Document extract:
....................
Tag Archives: Newcastle United

The Critical Path

New-Blackburn-Rovers-Third-Kit-2013On Monday night, Newcastle United did what so many teams set out with the intention to do but so often fail – return to the Premier League at the first attempt. At the opposite end of the table, this weekend (weekend of the 29/30th April) are also the first weekend that Blackburn Rovers could mathematically be relegated. It could have been so much different though.

 In my current line of work, Project Management revolves around the critical path of projects – what milestones do you need to meet in order to deliver a project on time and on budget. At Ewood Park, this weekends potential relegation and continued demise all goes back to the Summer of 2012, the Summer following relegation from the Premier League. It was at this point in time that the wheels were set in motion for the club to end up in its current state. I’m not denying that there have been opportunities to realign the critical path and avoid the fate which potentially awaits the team, but ultimately, decisions made (or not made) that Summer are what will sentence the club to its fate.
....................
Provided data:
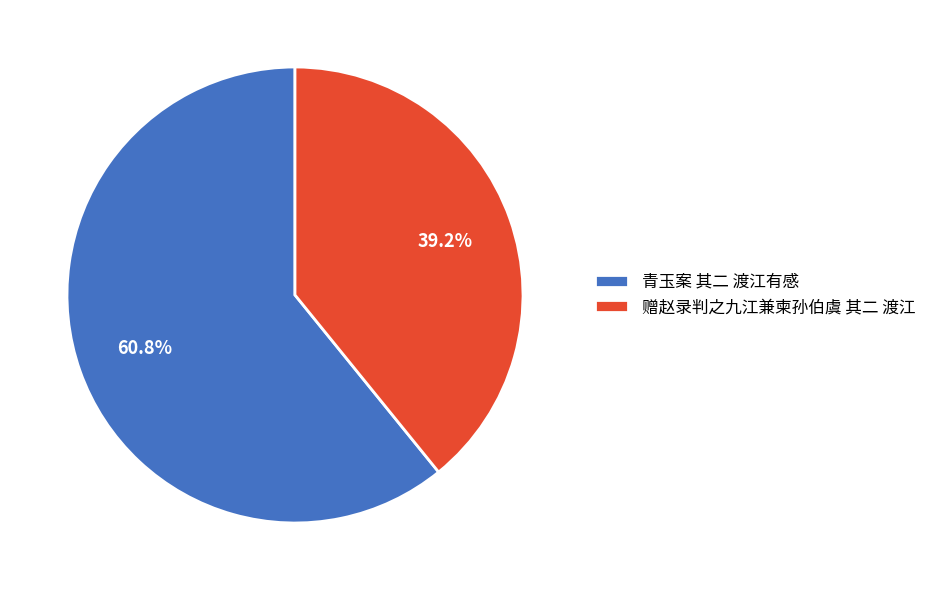

Count the number of slices in the pie.

2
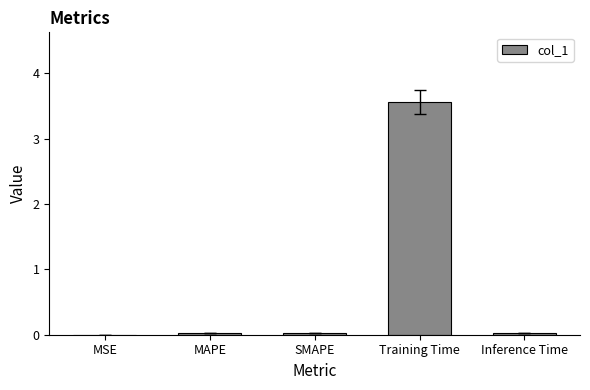

What is the maximum value shown in the chart?

3.6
....................
Task list:
1 > Using the Critical Path post, answer these:
(a) Which team returned to the Premier League at the first attempt?
(b) In the writer's current line of work, what does Project Management revolve around?
(c) To which summer does the writer trace Blackburn Rovers' potential relegation?
2 > Please give the Critical Path post again from "In my current" up to and including "to its fate.", swapping "Ewood Park" for "Blackburn".

Expected outputs:
1 >
(a) Newcastle United
(b) The critical path of projects
(c) The Summer of 2012

2 >
In my current line of work, Project Management revolves around the critical path of projects – what milestones do you need to meet in order to deliver a project on time and on budget. At Blackburn, this weekends potential relegation and continued demise all goes back to the Summer of 2012, the Summer following relegation from the Premier League. It was at this point in time that the wheels were set in motion for the club to end up in its current state. I’m not denying that there have been opportunities to realign the critical path and avoid the fate which potentially awaits the team, but ultimately, decisions made (or not made) that Summer are what will sentence the club to its fate.